Domain Path Prefix
In some cases users need to put a custom keyword before Hash in their short links. So the short link looks like this:
https://custom-domain.com/KEYWORD/hash
This feature is most useful in case of CTA Whitelisting. CTA (Call To Action) in this context is a short link you want to send to your customers using bulk SMS messaging. Some mobile carriers require to whitelist URLs before allowing them in SMS. To conform to the whitelisting rules it's usually required to add a specific keyword to your URL. Example of such regulations is TRAI's Mandate for CTA Whitelisting.

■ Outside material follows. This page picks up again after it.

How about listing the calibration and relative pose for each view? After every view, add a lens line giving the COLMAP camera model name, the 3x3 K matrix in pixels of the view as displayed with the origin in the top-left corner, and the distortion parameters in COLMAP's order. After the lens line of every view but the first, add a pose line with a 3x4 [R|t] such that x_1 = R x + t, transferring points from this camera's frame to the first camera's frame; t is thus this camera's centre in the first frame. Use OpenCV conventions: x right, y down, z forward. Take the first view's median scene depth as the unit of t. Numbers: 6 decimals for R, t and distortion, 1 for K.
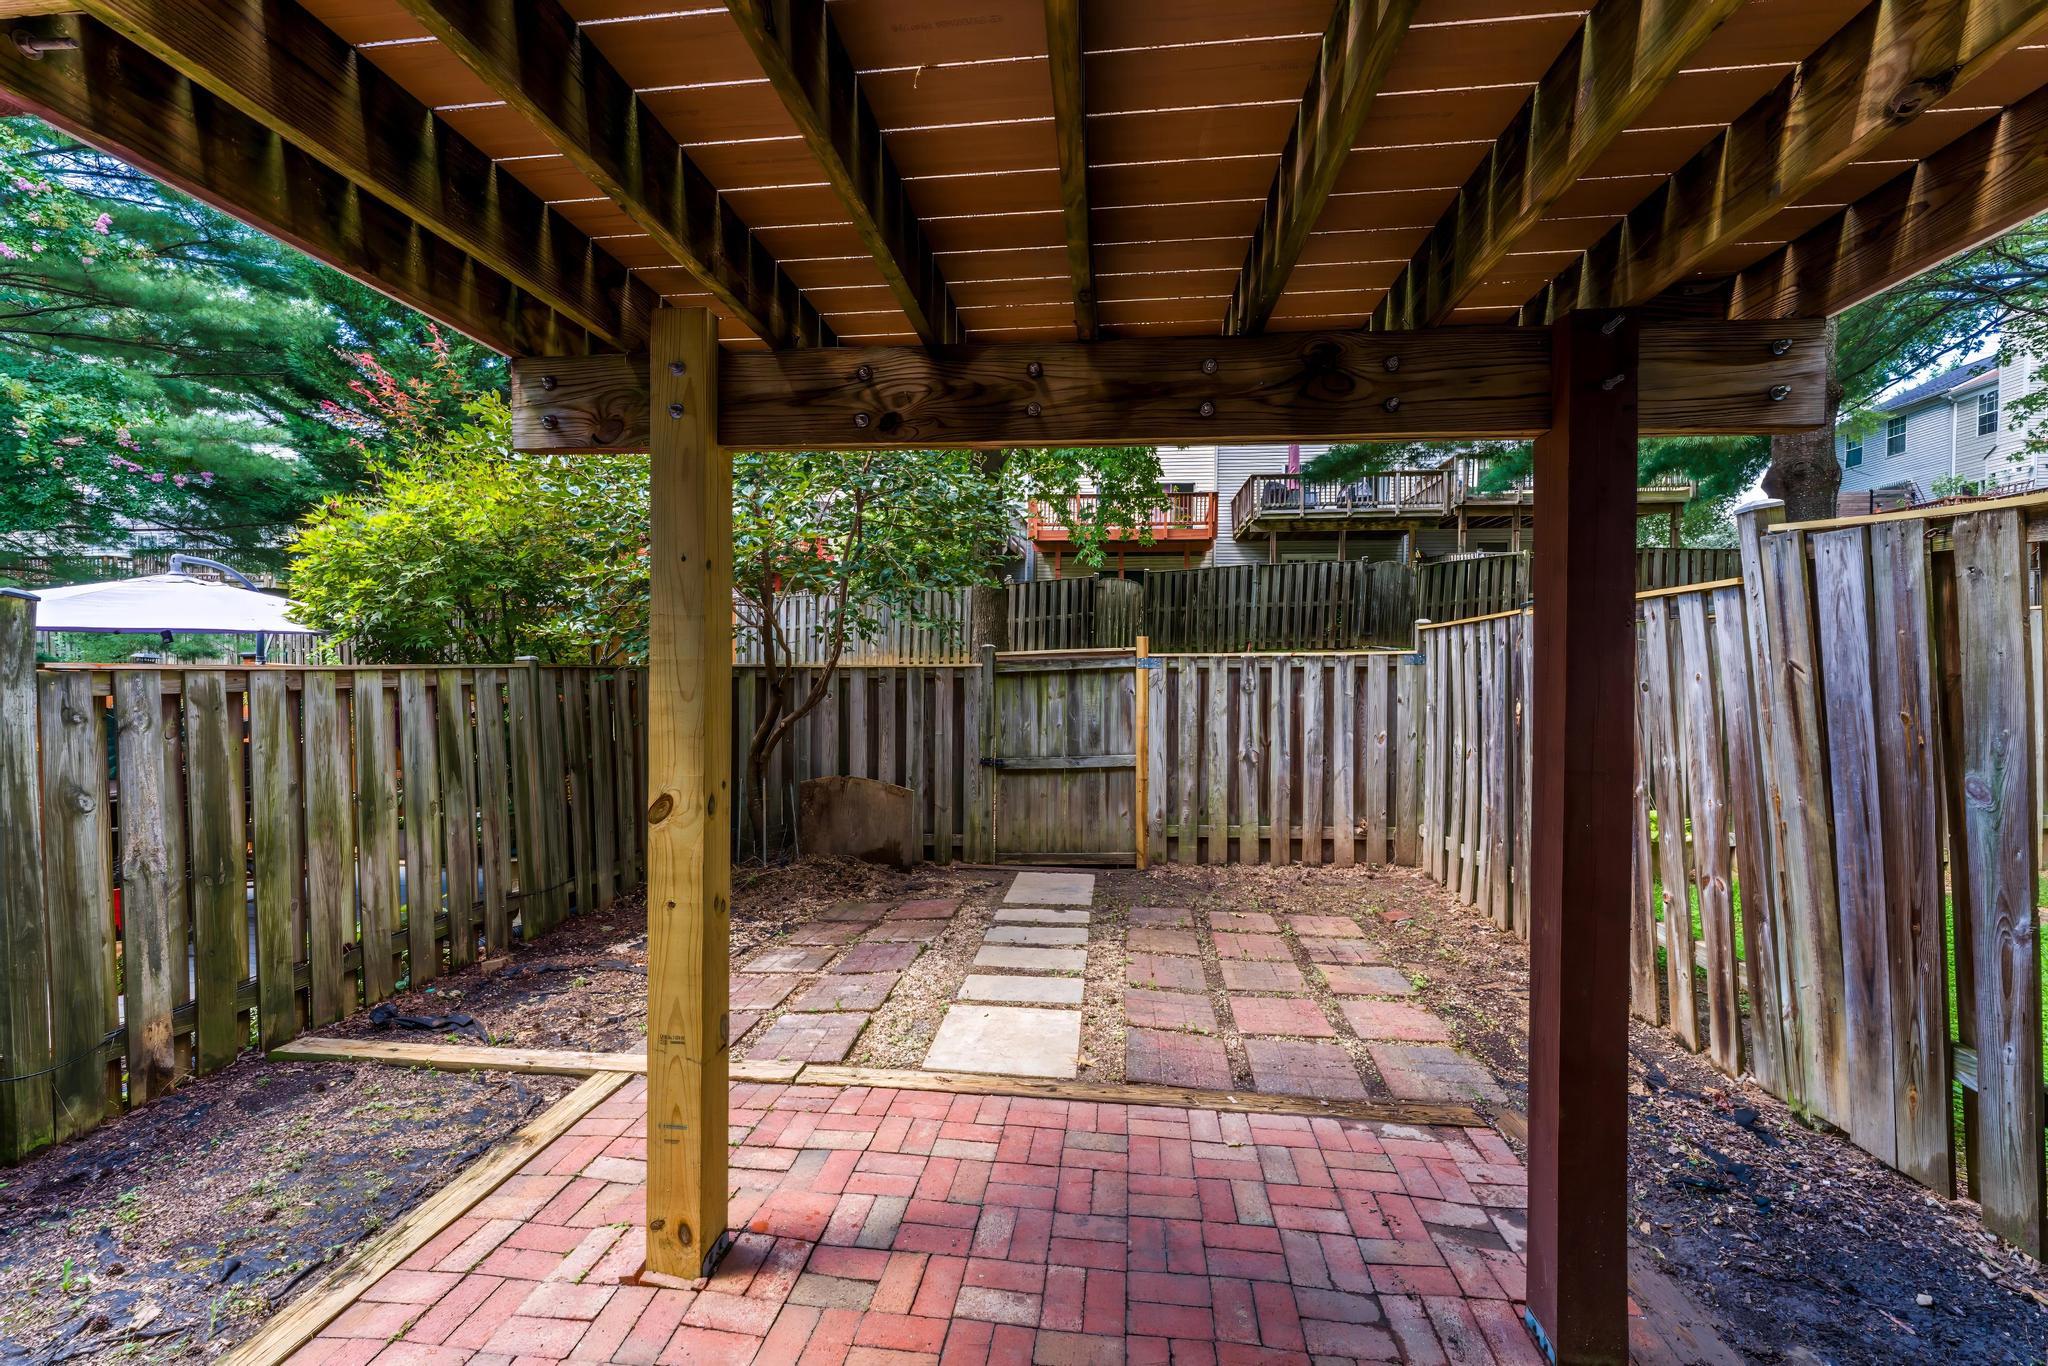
lens RADIAL K [[829.9, 0, 1032.2], [0, 829.9, 684.2], [0, 0, 1]] dist [0.002002, -0.000092]
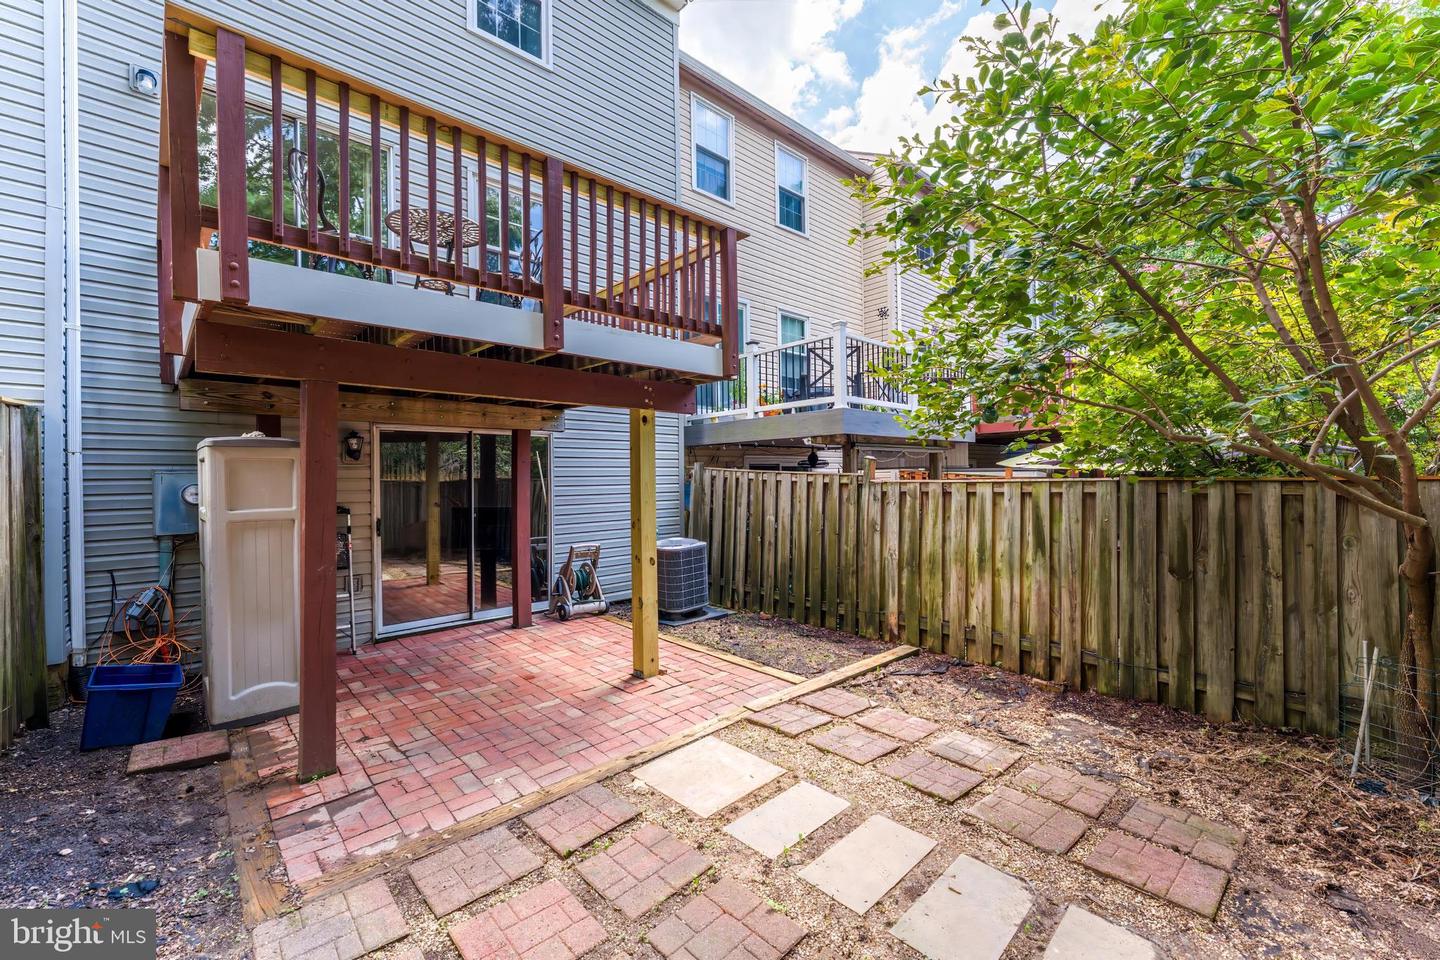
lens RADIAL K [[583.6, 0, 724.2], [0, 583.6, 480.6], [0, 0, 1]] dist [0.002002, -0.000092]
pose [[-0.643357, -0.001505, -0.765565, 0.690403], [-0.015536, 0.999818, 0.011090, -0.032486], [0.765409, 0.019029, -0.643263, 1.710128]]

That is what Domain Path Prefix is intended for!
How to set up Domain Path Prefix
To set up this feature you need to Edit properties of your domain:
- Go to Domains page
- Click on the pencil icon near your domain
- In the popup dialog box click on Domain Path Prefix
- Here you have to enter Path Prefix - the keyword that will appear between your domain name and the Hash in the short link. Path Prefix has same character restrictions as hashes. Path Prefix is case insensitive!
- You also need to enter Prefix Regexp - this is Regular Expression that should match Path Prefix. In simplest case it may be the same as Path Prefix.
How it works
Imagine you set up your domain custom-domain.com in the following way:
Path Prefix = cool
Prefix Regexp = ^cool$
All your short links in domain custom-domain.com will look like this:
https://custom-domain.com/cool/xyz
When a visitor clicks your short link https://custom-domain.com/cool/xyz
Our system treats it the same as clicking https://custom-domain.com/xyz
.
Old version of the short link https://custom-domain.com/xyz
will still work!
How to properly change Path Prefix
Imagine you set up Path Prefix and used it for a while. You shared short links with your users. Now you want to change Path Prefix but want your old links to continue working.
- Go to Domain Path Prefix Domain properties popup
- Set a new value for Path Prefix (for example hot)
- Add a new value of Path Prefix alongside the old value of Prefix Regexp like this: ^(cool|hot)$
Now all tree variants of your link will be handled exactly the same:
https://custom-domain.com/cool/xyz
https://custom-domain.com/hot/xyz
https://custom-domain.com/xyz
Path Prefix and Subdirectory Forwarding
Subdirectory Forwarding can work together with Path Prefix like this.
If your link https://custom-domain.com/xyz
was leading to page https://mynewwebsite.com/about
.
Then https://custom-domain.com/hot/xyz/our-team
will lead to https://mynewwebsite.com/about/our-team
.
However, be careful with Subdirectory Forwarding! If you set Path Prefix = xyz
, then your short link xyz would not work with Subdirectory Forwarding.
https://custom-domain.com/xyz/our-team
would lead to an error page!
Path Prefix and Path Regexp Smart Links
Path Regexp Smart Links can work together with Path Prefix.
Regular expression in Smart Link rule will work independently from Prefix Regexp and will match part of the path after the hash.